Agreed, yes! In fact, mergeing stacks works so well that if compilation wasn't such a big issue, getting a Dict-based stack would be pretty low priority.
Some questions for optimisation:
How many layers are in your stacks? What things are the slowest currently? What's an acceptable first construction time?
~~Bad news is just creating the NamedTuple the first time can be half a second, and I cant optimise that. The good news is its more than everything else.~~
Actually we can get construction down to 0.2 seconds even for 300 layers by avoiding making any complicated NamedTuples
How many layers are in your stacks?
I have no control over this, as the number of layers is equivalent to the number of parameters in the user's statistical model, which can be arbitrarily many; I would be surprised if it was as many as O(100). The examples we use for demo purposes have at most 16 layers.
What things are the slowest currently?
I haven't profiled this. I notice considerable lag on the first time performing basically every operation. (we do a lot of mapping over each layer to reduce it). Also the show method is quite slow.
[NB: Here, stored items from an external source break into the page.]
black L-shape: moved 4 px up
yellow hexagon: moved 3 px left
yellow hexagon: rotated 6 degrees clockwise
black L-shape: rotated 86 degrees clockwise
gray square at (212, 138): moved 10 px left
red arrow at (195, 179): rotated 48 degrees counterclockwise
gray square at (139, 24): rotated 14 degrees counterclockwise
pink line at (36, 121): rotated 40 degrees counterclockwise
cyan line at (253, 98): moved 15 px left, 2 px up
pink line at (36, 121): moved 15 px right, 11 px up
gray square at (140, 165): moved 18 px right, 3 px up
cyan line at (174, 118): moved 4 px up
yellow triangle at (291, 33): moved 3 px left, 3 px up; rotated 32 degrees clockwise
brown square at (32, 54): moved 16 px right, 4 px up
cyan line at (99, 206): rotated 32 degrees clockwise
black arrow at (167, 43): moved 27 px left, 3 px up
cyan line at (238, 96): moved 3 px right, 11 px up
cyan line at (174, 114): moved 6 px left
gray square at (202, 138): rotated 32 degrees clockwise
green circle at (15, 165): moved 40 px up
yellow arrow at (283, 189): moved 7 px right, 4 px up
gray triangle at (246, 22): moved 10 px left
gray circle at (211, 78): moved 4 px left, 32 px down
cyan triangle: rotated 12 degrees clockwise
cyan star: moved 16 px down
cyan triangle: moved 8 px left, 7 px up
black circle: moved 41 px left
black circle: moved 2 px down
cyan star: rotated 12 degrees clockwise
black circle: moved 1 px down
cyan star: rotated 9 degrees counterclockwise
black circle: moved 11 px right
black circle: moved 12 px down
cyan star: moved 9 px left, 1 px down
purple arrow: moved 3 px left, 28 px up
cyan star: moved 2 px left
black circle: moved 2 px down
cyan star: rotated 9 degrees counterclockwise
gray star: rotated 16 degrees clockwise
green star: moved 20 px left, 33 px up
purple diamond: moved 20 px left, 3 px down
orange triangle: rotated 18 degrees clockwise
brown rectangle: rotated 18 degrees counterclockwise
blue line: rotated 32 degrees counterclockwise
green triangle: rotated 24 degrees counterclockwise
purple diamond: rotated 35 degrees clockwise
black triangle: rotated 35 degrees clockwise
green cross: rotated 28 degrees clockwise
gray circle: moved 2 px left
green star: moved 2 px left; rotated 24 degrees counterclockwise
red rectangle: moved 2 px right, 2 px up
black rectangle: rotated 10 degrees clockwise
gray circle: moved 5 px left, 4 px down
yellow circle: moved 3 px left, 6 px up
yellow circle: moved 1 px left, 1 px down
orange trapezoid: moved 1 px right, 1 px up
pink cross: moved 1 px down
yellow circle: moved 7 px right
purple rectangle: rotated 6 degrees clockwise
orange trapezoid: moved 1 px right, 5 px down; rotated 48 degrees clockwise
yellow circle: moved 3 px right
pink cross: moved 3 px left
What's an acceptable first construction time?
I guess it depends on the size of the stack. If a small stack (a handful of small arrays) takes seconds to construct, that's too slow. But the user probably notices the other lags more than construction lag (formatting the arrays correctly as input to the NamedTuple is probably more expensive than the NamedTuple constructor), since that happens during the interactive session.
Bad news is just creating the
NamedTuplethe first time can be half a second, and I cant optimise that.
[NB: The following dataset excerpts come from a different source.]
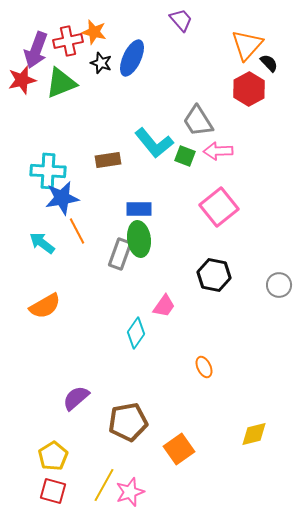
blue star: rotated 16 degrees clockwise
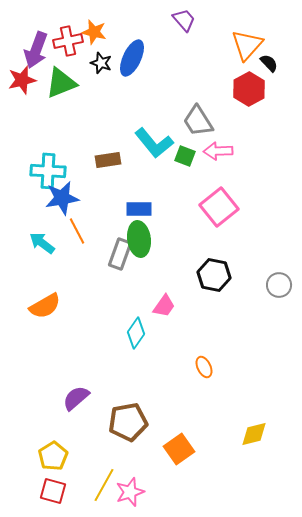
purple trapezoid: moved 3 px right
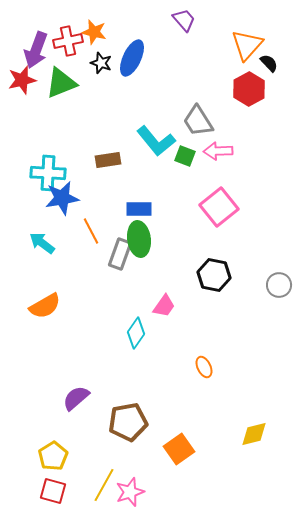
cyan L-shape: moved 2 px right, 2 px up
cyan cross: moved 2 px down
orange line: moved 14 px right
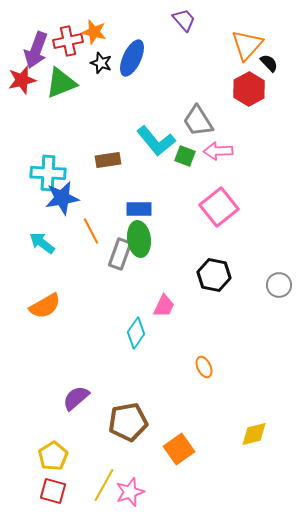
pink trapezoid: rotated 10 degrees counterclockwise
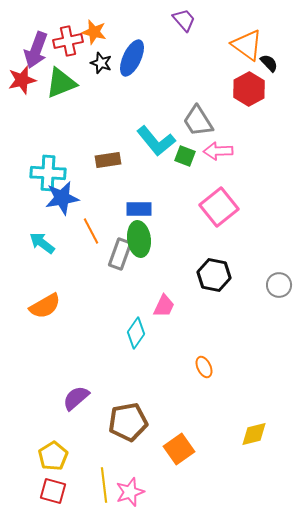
orange triangle: rotated 36 degrees counterclockwise
yellow line: rotated 36 degrees counterclockwise
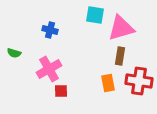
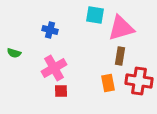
pink cross: moved 5 px right, 1 px up
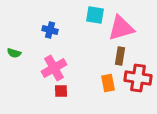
red cross: moved 1 px left, 3 px up
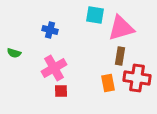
red cross: moved 1 px left
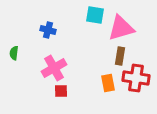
blue cross: moved 2 px left
green semicircle: rotated 80 degrees clockwise
red cross: moved 1 px left
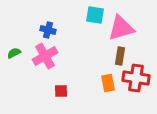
green semicircle: rotated 56 degrees clockwise
pink cross: moved 9 px left, 12 px up
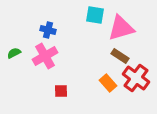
brown rectangle: rotated 66 degrees counterclockwise
red cross: rotated 28 degrees clockwise
orange rectangle: rotated 30 degrees counterclockwise
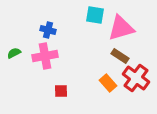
pink cross: rotated 20 degrees clockwise
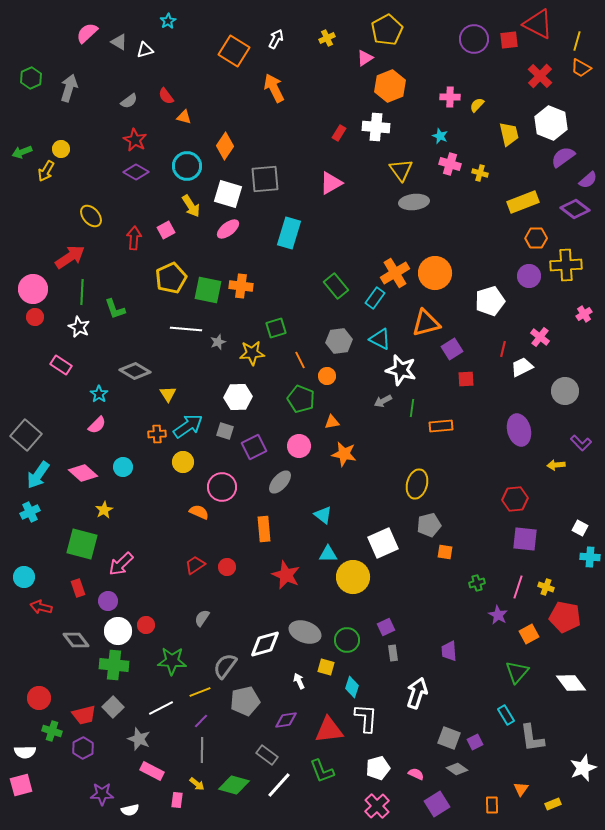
Is that the current state of things? A half a second is probably not awful. But e.g. if a user mergers two DimStacks, which merges the layers, does the construction of that NamedTuple also take half a second?
The good news is its more than everything else.
:tada:
I've just looked into this more and the main problem is if we make a NamedTuple of DimArray.
Currently everything goes through the DimStack constructor for NamedTuple{<:DimArray}.
But this is a very complicated type with dimensions for every single array. We can just skip around it and construct the DimStack directly with the final NamedTuple{<:AbstractArray} from a Vector{<:DimArray} and pay most of the compilation only once for any number of layers.
Reducing the complexity of the DimStack type was one reason for the design being how it is (with dims separate from arrays), I just wasn't thinking about that we were generating that type complexity on the way to constructing the final object anyway, but we didn't have to.
For only 16 layers things should be pretty fast after these changes. I'm getting 0.06 seconds for the first run of DimStack, 0.0001 for the second run.
map also goes through NamedTuple, but we can skip around that too and map over tuples, wrapping the result as NamedTuple.
But I do find it odd that NamedTuple is so much slower to compile than Tuple.